Dans ton film, tu mets largement en avant la relation entre Astrid Mezmorian et Nathalie Saint-Cricq, responsable du service politique de France 2. Pourquoi?
J’ai voulu aborder la question de la transmission qui est le fil rouge de mes projets de manière générale, et qui m’intéresse d’autant plus quand elle concerne des femmes de différentes générations. La relation touchante qui existe entre Astrid Mezmorian et Nathalie Saint-Cricq fait partie des raisons qui m’ont poussée à écrire Première Campagne. Je trouvais qu’il y a avait beaucoup de résonance entre elles, à commencer par le fait qu’elles aient toutes deux un caractère fort. Au fil des semaines, je me suis aperçue que Nathalie Saint-Cricq n’était pas la seule à transmettre ses savoirs à Astrid, et que ses collègues plus expérimentés, son caméraman qui est ancien reporter de guerre, ou même son père, qui a une culture politique dingue, lui ont apporté beaucoup.
“Il y a de plus en plus de femmes dans le métier et il faut les visibiliser.”
Ses collègues ne lui font pas que des cadeaux. Une scène de ton film laisse entendre qu’Astrid Mezmorian a reçu quelques critiques sur sa façon de se maquiller et de s’habiller lors des directs.
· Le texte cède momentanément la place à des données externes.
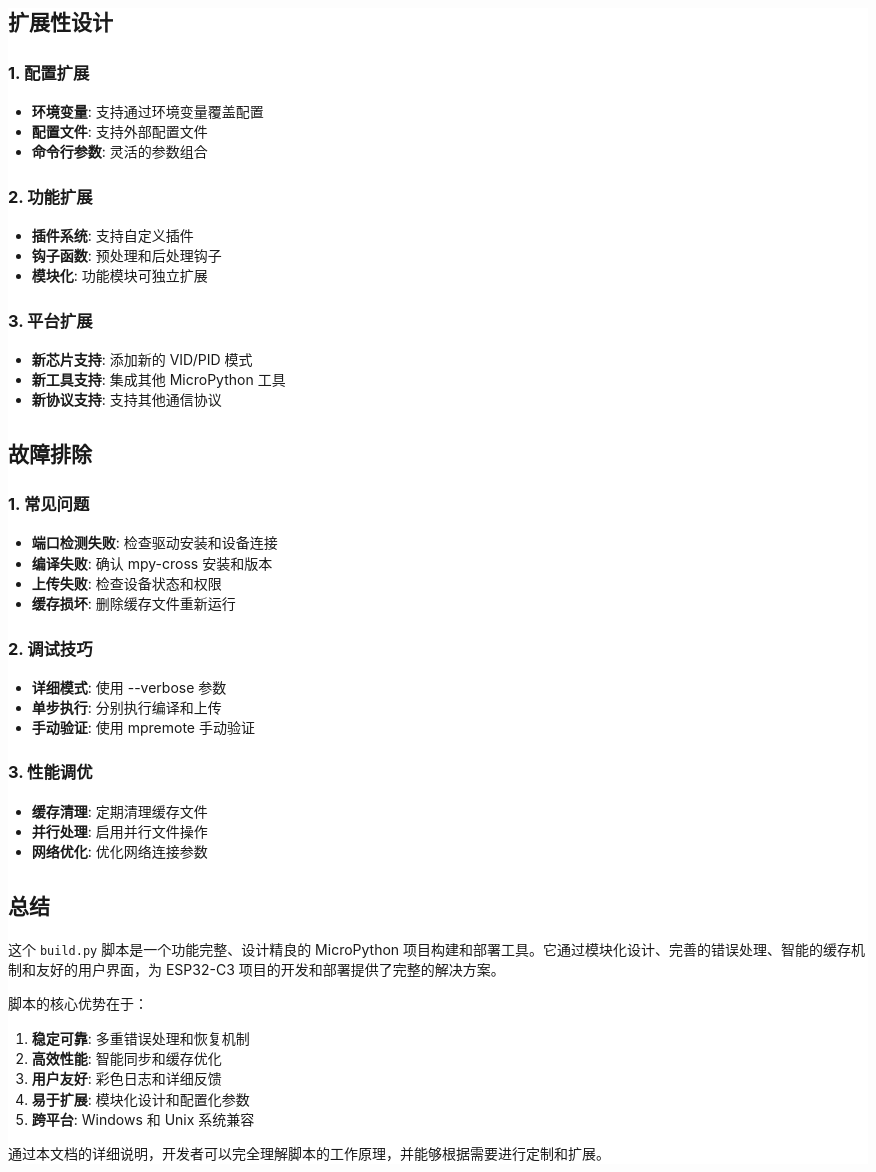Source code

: ## 扩展性设计

### 1. 配置扩展
- **环境变量**: 支持通过环境变量覆盖配置
- **配置文件**: 支持外部配置文件
- **命令行参数**: 灵活的参数组合

### 2. 功能扩展
- **插件系统**: 支持自定义插件
- **钩子函数**: 预处理和后处理钩子
- **模块化**: 功能模块可独立扩展

### 3. 平台扩展
- **新芯片支持**: 添加新的 VID/PID 模式
- **新工具支持**: 集成其他 MicroPython 工具
- **新协议支持**: 支持其他通信协议

## 故障排除

### 1. 常见问题
- **端口检测失败**: 检查驱动安装和设备连接
- **编译失败**: 确认 mpy-cross 安装和版本
- **上传失败**: 检查设备状态和权限
- **缓存损坏**: 删除缓存文件重新运行

### 2. 调试技巧
- **详细模式**: 使用 --verbose 参数
- **单步执行**: 分别执行编译和上传
- **手动验证**: 使用 mpremote 手动验证

### 3. 性能调优
- **缓存清理**: 定期清理缓存文件
- **并行处理**: 启用并行文件操作
- **网络优化**: 优化网络连接参数

## 总结

这个 `build.py` 脚本是一个功能完整、设计精良的 MicroPython 项目构建和部署工具。它通过模块化设计、完善的错误处理、智能的缓存机制和友好的用户界面，为 ESP32-C3 项目的开发和部署提供了完整的解决方案。

脚本的核心优势在于：
1. **稳定可靠**: 多重错误处理和恢复机制
2. **高效性能**: 智能同步和缓存优化
3. **用户友好**: 彩色日志和详细反馈
4. **易于扩展**: 模块化设计和配置化参数
5. **跨平台**: Windows 和 Unix 系统兼容

通过本文档的详细说明，开发者可以完全理解脚本的工作原理，并能够根据需要进行定制和扩展。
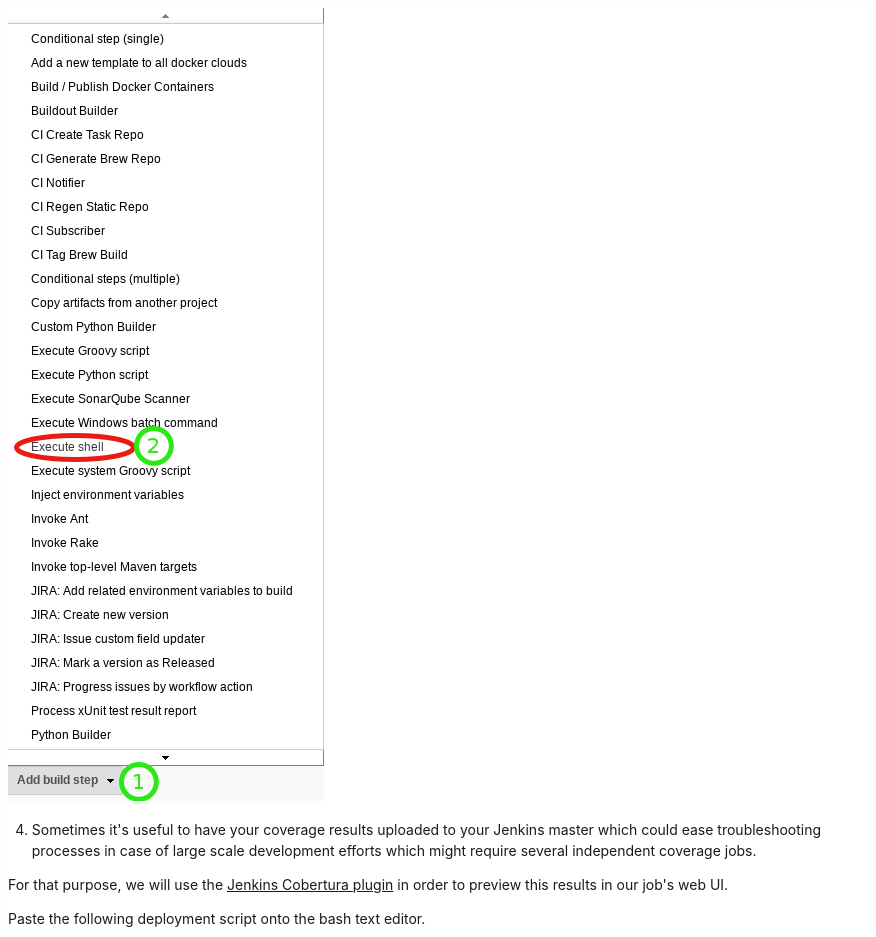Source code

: ![create bash build step](./res/Build_step_shell.png)

4. Sometimes it's useful to have your coverage results uploaded to your
    Jenkins master which could ease troubleshooting processes in case of large
    scale development efforts which might require several independent coverage
    jobs.

For that purpose, we will use the [Jenkins Cobertura plugin](https://wiki.jenkins-ci.org/display/JENKINS/Cobertura+Plugin)
 in order to preview this results in our job's web UI.

 Paste the following deployment script onto the bash text editor.
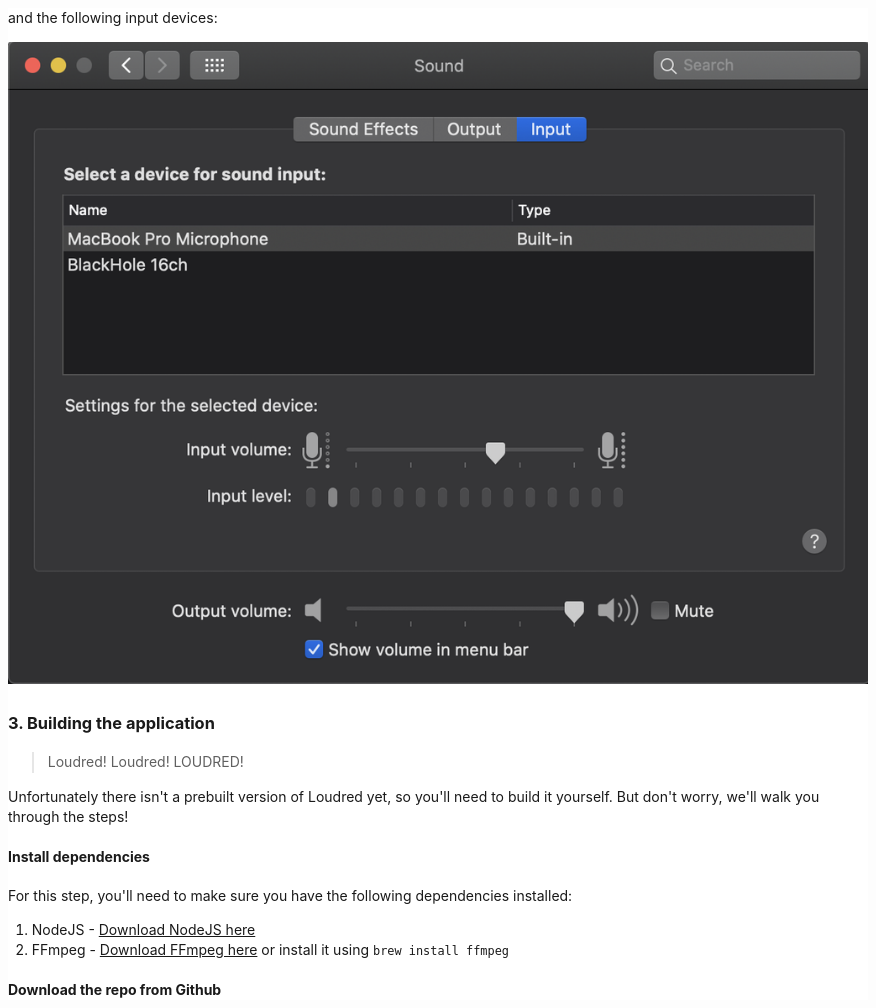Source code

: and the following input devices:

![The "Input" tab of the "Sound" window. It shows a device called "MacBook Pro Microphone", which should have already been there, as well as a new device called "BlackHole 16ch"](./assets/img/inputdevices.png)

### 3. Building the application

> Loudred! Loudred! LOUDRED!

Unfortunately there isn't a prebuilt version of Loudred yet, so you'll need to build it yourself. But don't worry, we'll walk you through the steps!

#### Install dependencies

For this step, you'll need to make sure you have the following dependencies installed:

1. NodeJS - [Download NodeJS here](https://nodejs.org/en/download/)
2. FFmpeg - [Download FFmpeg here](https://ffmpeg.org/download.html) or install it using `brew install ffmpeg`

#### Download the repo from Github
Quel message as-tu voulu faire passer avec cette séquence?
Les femmes ont plus de pression que les hommes sur leur apparence. C’est une difficulté supplémentaire à gérer dans un contexte déjà très stressant. Et il ne me semble pas que leurs collègues masculins subissent ce genre de pression concernant leur physique. L’intérêt de cette scène est également de rendre compte de l’évolution des responsabilités d’Astrid Mezmorian. L’heure des résultats approchant, la jeune femme passe de plus en plus en direct à la télévision, et la question de l’image revêt alors une importante différente. C’est pour cette raison que je l’ai par exemple filmée en train de se remaquiller, assise par terre au milieu de la soirée où l’on apprend la qualification d’Emmanuel Macron au second tour.
Plusieurs centaines de femmes journalistes se sont mobilisées l’an dernier dans une tribune pour lutter contre les inégalités femmes-hommes au sein de leurs rédactions. En 2015, c’est le journalisme politique qui était directement pointé du doigt. As-tu été témoin de sexisme pendant ton tournage?
Je n’ai pas relevé de comportements de ce genre pendant la campagne d’Emmanuel Macron. Mais le sexisme dans le domaine du journalisme est un thème dont on m’a beaucoup parlé quand j’étais journaliste de presse écrite (Ndlr: à Libération), avant de faire des documentaires. Il y a de plus en plus de femmes dans le métier et il faut les visibiliser. C’est d’ailleurs ce qu’explique Nathalie Saint-Cricq dans l’émission de Sonia Devillers qu’écoute Astrid Mezmorian dans le documentaire (Ndlr: La responsable politique de France 2 était invitée en tant que modératrice du débat du second tour entre Emmanuel Macron et Marine Le Pen). Le fait que l’activité journalistique, en pleine féminisation, soit incarnée dans Première Campagne par une jeune femme très authentique, pas du tout fascinée par le pouvoir, spontanée et spirituelle, me plaît beaucoup.